> _Исходный документ_:
-----

Главного героя, Владимира-Новика, автор постарался сделать загадочным и привлекательным: демонической личностью по внешности и глубоко раскаивающимся грешником по сути. Владимир талантливый поэт и музыкант, и сложенная им песня - сочинение самого И.И. Лажечникова - была популярна независимо от романа. Самая главная его черта, наверняка унаследованная от матери, царевны Софьи - то, что называют "подверженностью страстям". Под властью порыва он может пойти на преступление, но потом глубоко и искренне раскаиваться: свою жизнь он оканчивает схимником в монастыре. Он может также подпасть под дурное руководство и лишь спустя время понять, чем плох его руководитель. Несмотря на все эти приемы и на то, что фигура Владимира эффектна, он считается критиками самым слабым в художественном отношении персонажем "Последнего Новика". Меня, все же, он взволновал, а вернее заинтересовала связанная с ним тема: игра судьбы с человеком.


"Последний Новик" мог бы иметь подзаголовок в квазияпонском стиле: "Бабочка в пучине бедствий". Или "Мотылек, увлекаемый бурей". Ибо жизнь умного, талантливого, умеющего быть преданным Владимира значит в исторических бурях не более жизни бабочки. А в качестве эпиграфа подошла бы строка из И.П. Котляревского: "Немов у свинки грають їм".

-----

> _Фрагменты материала_:
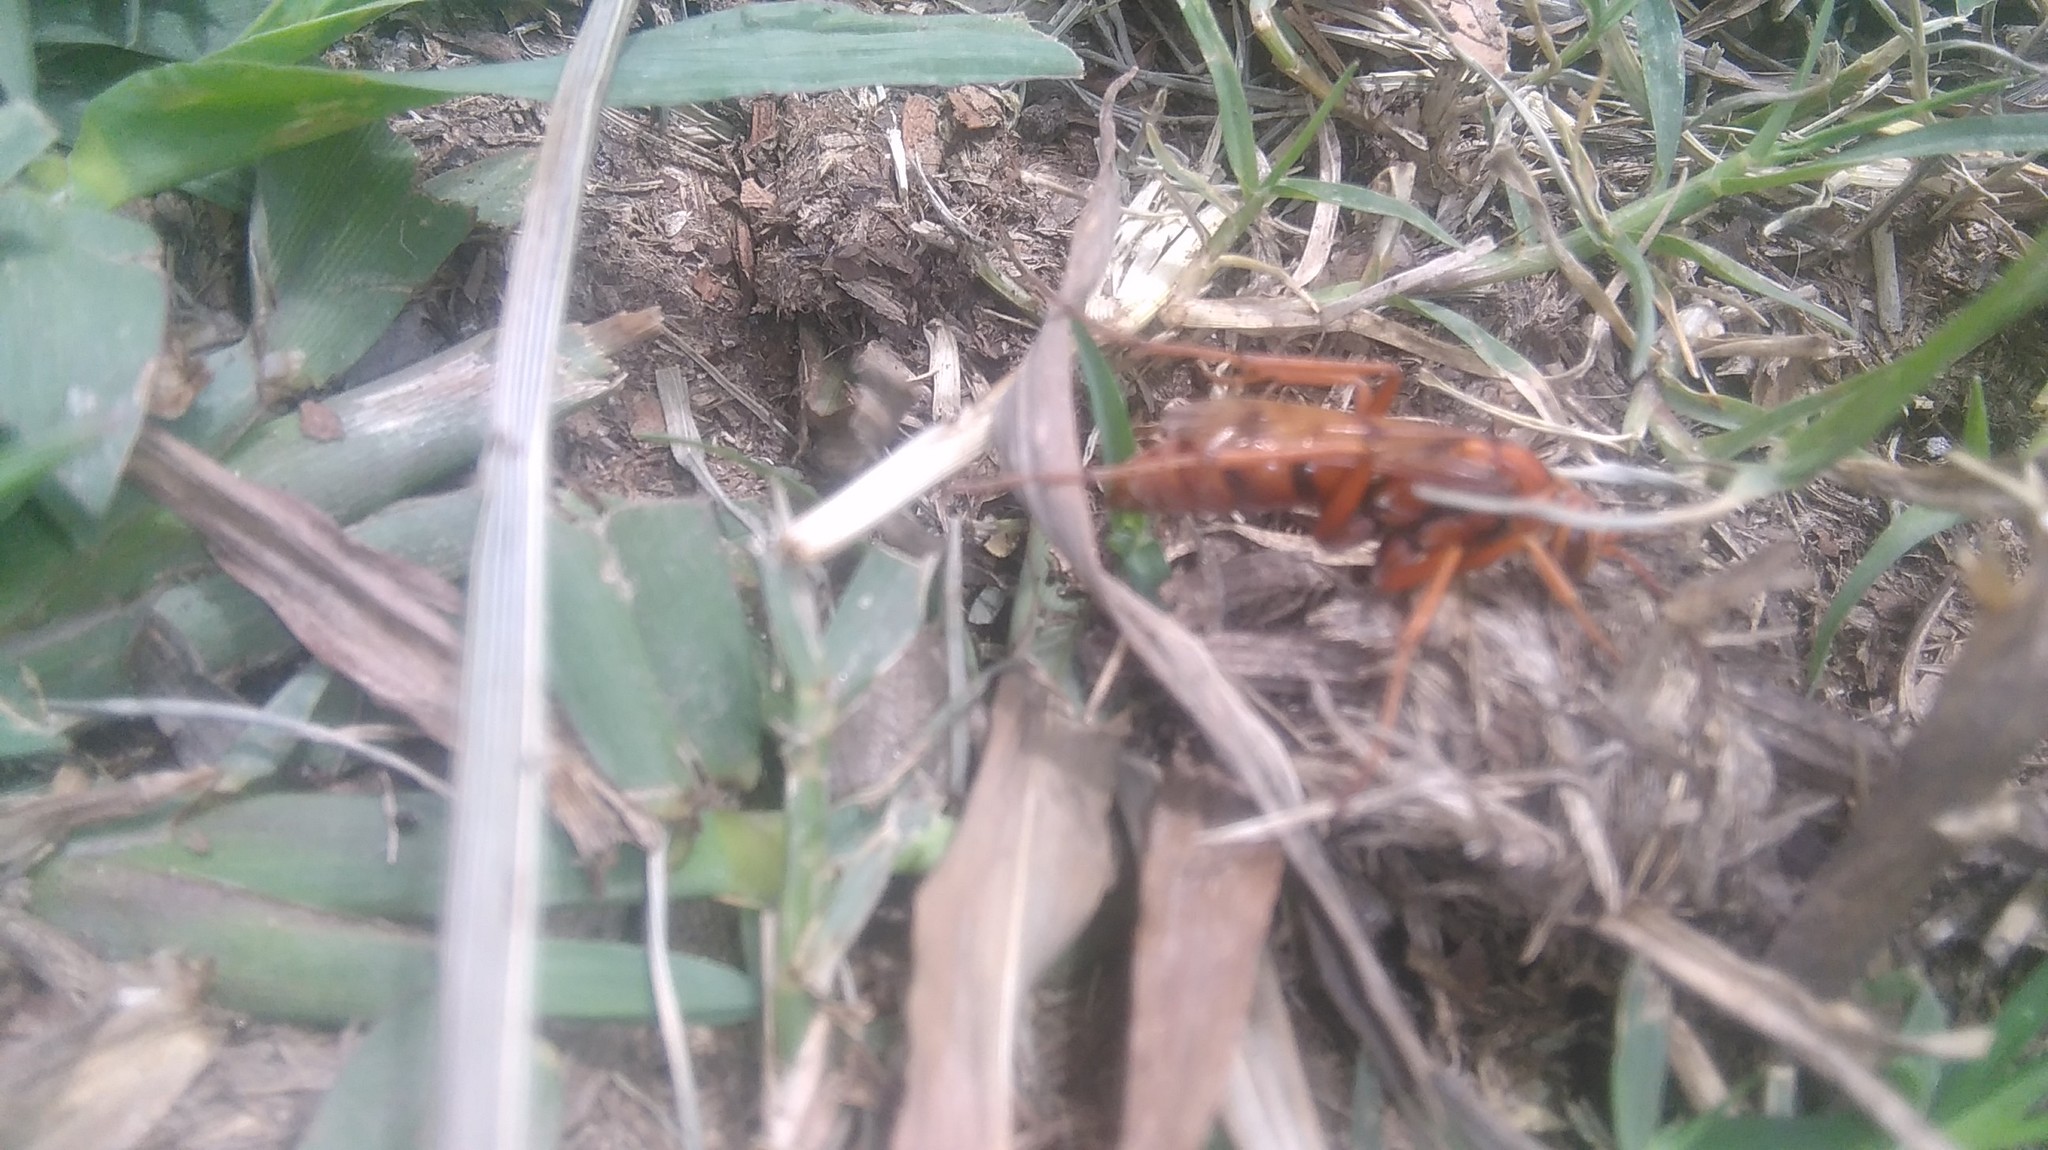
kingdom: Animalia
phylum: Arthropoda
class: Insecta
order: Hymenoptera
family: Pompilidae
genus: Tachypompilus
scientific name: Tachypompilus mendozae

-----

> _Что требуется сделать_: Подхватите текст о романе «Последний Новик» и продолжите его, начиная сразу после последнего предложения.

> _В ответ_:
Читаю историю "Кете Рабе" читатель должен порадоваться, что такая замечательная девушка была вознаграждена судьбою в соответствии со своими природными дарованиями, тем более, что она не была ни тщеславна, ни честолюбива. Но, когда читаешь полностью историю жизни Последнего Новика, временами становится даже жаль, что царевна Софья и Василий Голицын не пользовались (они и не могли пользоваться) противозачаточными средствами: они дали жизнь хорошему человеку, но не могли "устроить" ее иначе, чем превратив Владимира в свое орудие, и в итоге сделали своего сына навсегда несчастным. В чем виноват Владимир? - в том, что он слишком страстен и горд более, чем это пристало подданному. Но эти страстность и гордость наследственные и были бы совершенно извинительны для законного царского сына. Причины всех бед Владимира - не в нем самом, они заданы обстоятельствами его рождения и неопределенным положением. Своих родителей он долгое время не знает, а царевне Софье ответил любовью и преданностью на заботу и любовь. В детстве и юности он верил в то, что ему внушали, потому что сам по натуре не был коварен. Ему говорили "Нарышкины есть зло" - он и учился ненавидеть Нарышкиных и лишь впоследствии понял предубеждение своих учителей. Он возмущенно отверг призыв юноши Петра перейти из терема Софьи под его начало, так как был верен своей покровительнице. С очевидностью такой человек был достоин гораздо лучшей участи, чем преступник и тайный агент, страдающий от не отпускающего прошлого и угрызений совести.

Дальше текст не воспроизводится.